Marinated Farmer Cheese
 and Minted Snap Peas
Beans and Rice.  Cook off a bunch all at once and use it throughout the week.  This will serve you well when your brain is a melted puddle and you can’t think what to make for dinner - you already have a step in the right direction.  Having these foods on hand will save you time and heat during the prep.  Together both make quick burritos or tacos. Thgey also make a nice stuffing for eggplants or summer squash.  Beans alone make fast soups (Recipe: black beans and their cooking broth, yogurt, diced red onion, diced cucumber, diced tomato, minced garlic.  Mix all in a bowl.  Season. Viola: Chilled Black Bean Soup), are a great fortifier for salads, easy to serve with eggs (huevos rancheros).  Beans also make hummous which is a great hot weather food.  Let there be no mystery as to why it came from the Mid-East and not, say, Norway.  Now, if you firmly believe dinner needs, must-be a heated affair, make some fried rice - a dish invented from cold, leftover rice.  Add 1# of the Moore’s ground pork along with some good soy sauce, chili paste, and a little brown sugar for a real smash.

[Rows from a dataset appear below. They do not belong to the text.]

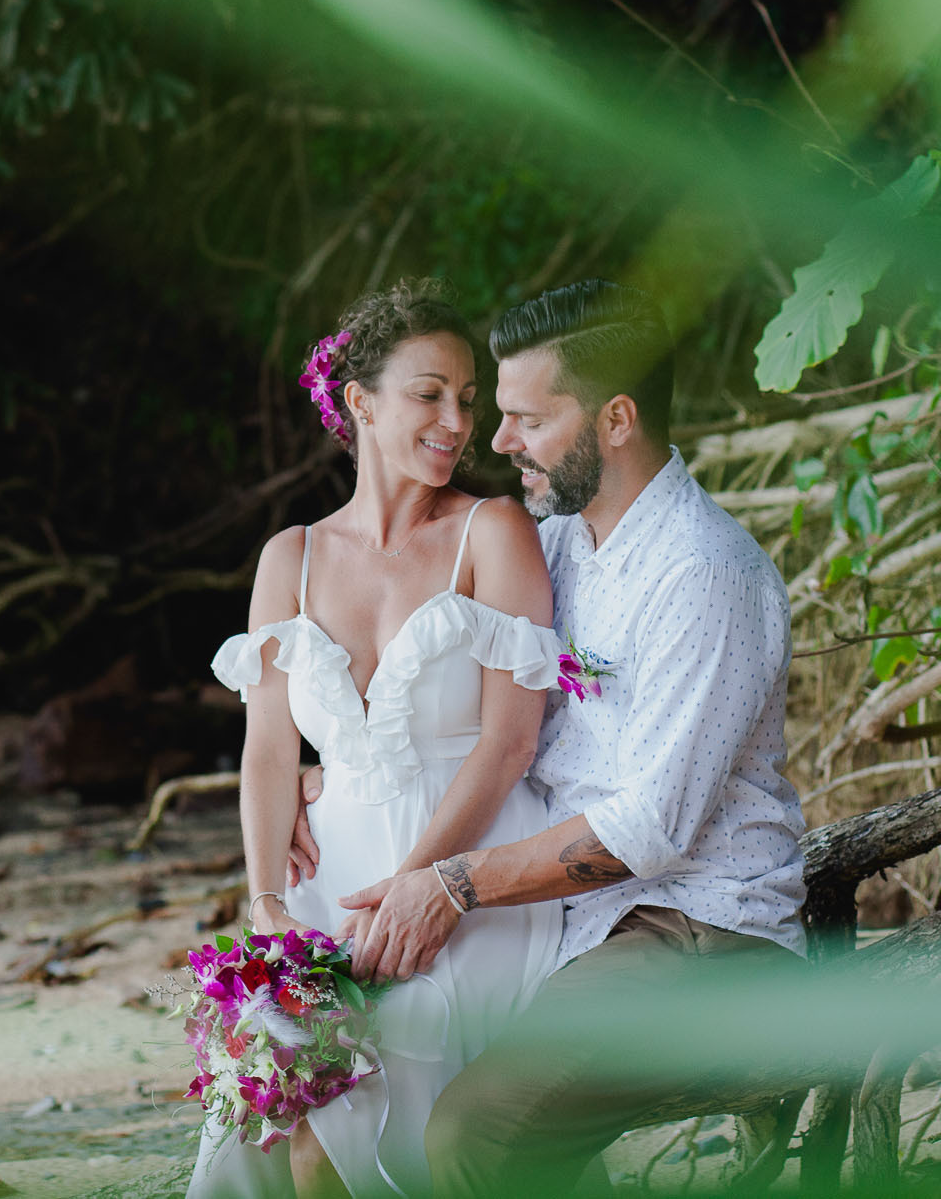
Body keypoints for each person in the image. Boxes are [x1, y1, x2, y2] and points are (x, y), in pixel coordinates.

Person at [327, 279, 809, 1195]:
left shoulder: (703, 570)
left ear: (616, 418)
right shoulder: (555, 546)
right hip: (570, 918)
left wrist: (454, 885)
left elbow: (649, 829)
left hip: (695, 928)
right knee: (362, 1046)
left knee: (474, 1133)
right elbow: (460, 706)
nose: (498, 441)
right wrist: (339, 771)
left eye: (529, 419)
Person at [187, 279, 565, 1199]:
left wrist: (413, 891)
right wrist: (267, 905)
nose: (458, 422)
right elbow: (270, 749)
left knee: (354, 1140)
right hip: (329, 887)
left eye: (467, 398)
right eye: (429, 394)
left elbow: (510, 744)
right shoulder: (291, 558)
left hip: (463, 871)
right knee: (290, 1130)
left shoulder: (493, 531)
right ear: (360, 401)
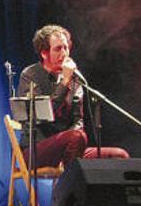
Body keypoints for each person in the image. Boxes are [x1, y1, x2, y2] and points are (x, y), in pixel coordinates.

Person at [16, 24, 88, 168]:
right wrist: (64, 82)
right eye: (58, 49)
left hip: (68, 145)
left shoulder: (75, 79)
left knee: (118, 155)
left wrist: (71, 141)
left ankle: (73, 184)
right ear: (44, 53)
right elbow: (42, 115)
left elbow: (78, 120)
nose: (64, 53)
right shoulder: (30, 75)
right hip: (37, 149)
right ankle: (67, 190)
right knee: (76, 137)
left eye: (66, 47)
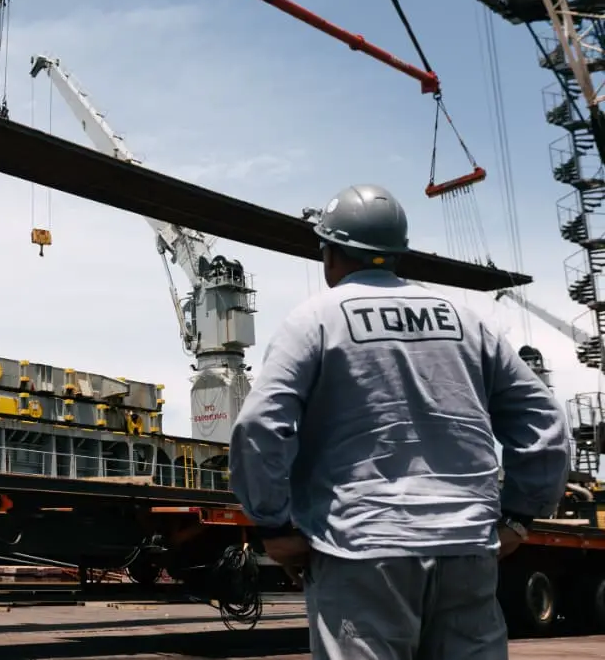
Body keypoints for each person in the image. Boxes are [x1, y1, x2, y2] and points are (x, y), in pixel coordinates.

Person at [228, 183, 571, 659]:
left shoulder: (315, 320)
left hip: (361, 550)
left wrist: (274, 525)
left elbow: (260, 426)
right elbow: (544, 421)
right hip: (466, 547)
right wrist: (517, 516)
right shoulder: (467, 321)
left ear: (329, 255)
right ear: (398, 254)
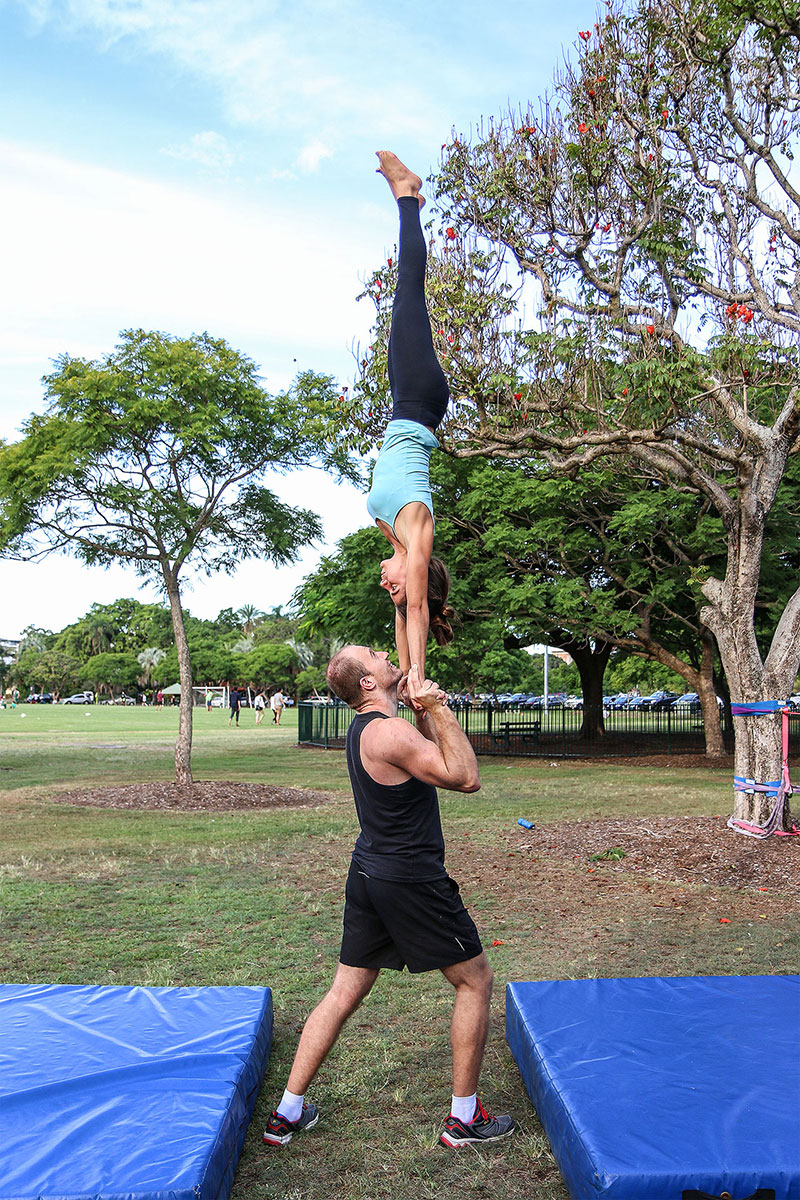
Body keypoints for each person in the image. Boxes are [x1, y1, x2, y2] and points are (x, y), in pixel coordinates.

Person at [262, 646, 514, 1150]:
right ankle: (464, 1119)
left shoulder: (368, 728)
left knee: (343, 992)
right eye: (375, 656)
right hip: (409, 878)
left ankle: (286, 1114)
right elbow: (465, 776)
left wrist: (420, 706)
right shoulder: (388, 731)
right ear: (368, 684)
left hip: (369, 872)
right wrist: (438, 706)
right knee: (475, 980)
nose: (384, 653)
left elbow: (408, 640)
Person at [368, 151, 456, 682]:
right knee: (407, 291)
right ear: (419, 575)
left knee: (403, 300)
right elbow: (417, 608)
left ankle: (410, 201)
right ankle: (408, 197)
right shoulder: (417, 532)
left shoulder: (393, 534)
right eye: (397, 585)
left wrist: (403, 677)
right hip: (420, 403)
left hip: (407, 403)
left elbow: (405, 615)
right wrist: (421, 676)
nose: (388, 584)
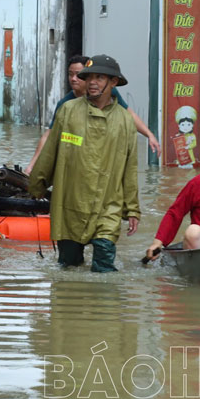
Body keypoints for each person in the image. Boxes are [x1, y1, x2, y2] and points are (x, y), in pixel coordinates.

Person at [29, 54, 140, 272]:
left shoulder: (125, 121)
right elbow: (50, 153)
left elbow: (130, 167)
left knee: (105, 269)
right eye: (89, 77)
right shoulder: (68, 111)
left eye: (99, 77)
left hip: (108, 205)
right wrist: (36, 185)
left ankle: (106, 307)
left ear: (113, 82)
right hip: (70, 203)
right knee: (68, 266)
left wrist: (132, 209)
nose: (92, 83)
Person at [23, 54, 162, 174]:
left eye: (78, 74)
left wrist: (149, 135)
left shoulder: (109, 95)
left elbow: (129, 114)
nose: (73, 79)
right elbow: (50, 135)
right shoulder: (66, 106)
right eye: (70, 74)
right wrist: (32, 165)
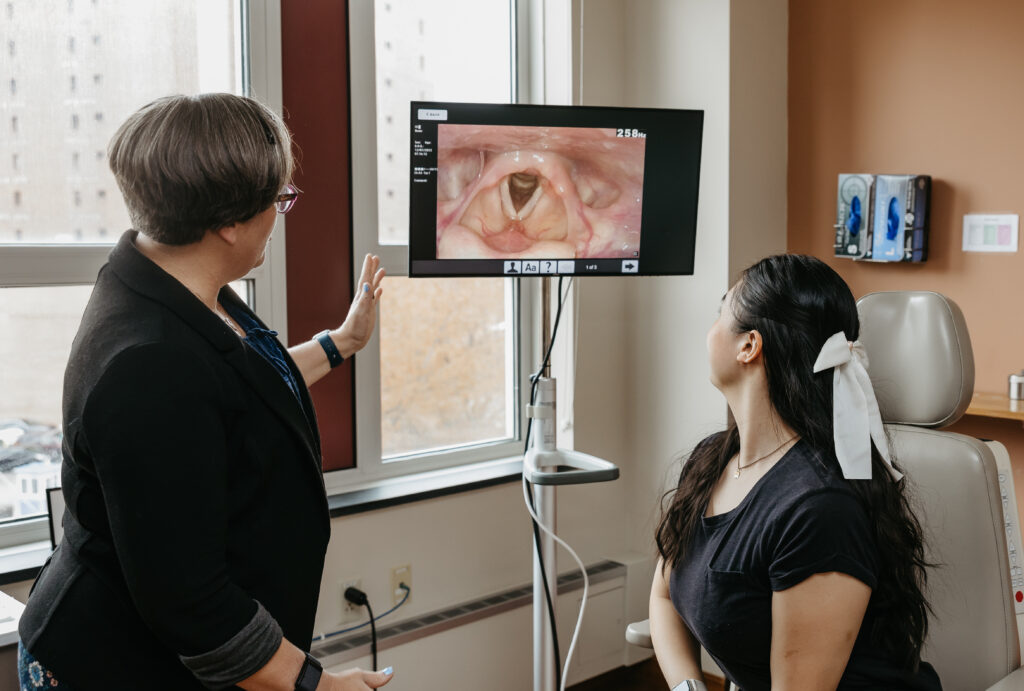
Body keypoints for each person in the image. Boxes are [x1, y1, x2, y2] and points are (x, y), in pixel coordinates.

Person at [18, 94, 393, 691]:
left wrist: (339, 344)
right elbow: (190, 603)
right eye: (279, 201)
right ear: (227, 223)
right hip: (120, 663)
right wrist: (316, 685)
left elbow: (236, 388)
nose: (280, 213)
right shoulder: (147, 368)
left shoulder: (172, 281)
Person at [650, 254, 942, 691]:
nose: (709, 330)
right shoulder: (711, 460)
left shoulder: (819, 507)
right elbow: (663, 595)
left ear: (749, 345)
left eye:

Marinated Grilled Zukes and
Half Sour Pckles in an Antipasto
Whole Meat Roasts.  Yep that’s right.  Nothing says deep summer heat like roasting a turkey, whole bone in rib roast or better yet a ham, does it?  Consider it an investment.  Pick one day to heat up the house, cook up a big piece of animal and then eat beautiful, beautiful cold cuts all week long: sandwiches, chef salads, mayo based salads, in antipasto’s (starting to see how these all fit together?), or just standing there, right off the bone, with the fridge door open.  Also consider brisket, pork loin, top sirloin, and whole chickens.  Some of these you can do on a grill too. thus sparing your home the hot oven treatment.  What about fish?  OK here’s a trade secret: Take a whole side of wild salmon (that farmed stuff at the supermarket is shit, and don’t believe otherwise).  Lay it skin side down on a sheet tray.  Brush lightly with melted butter.  Add salt and pepper.  Bake at 325° for about 1 hour, or until the thickest flesh is firmed.  Cool.  You now have the best ‘poached’ salmon ever.  Those fish shaped boilers are for suckers.  Serve this fish with a yogurt/cucumber/ mint sauce and some white wine.  
 Suddenly, hot summer nights ain’t so bad.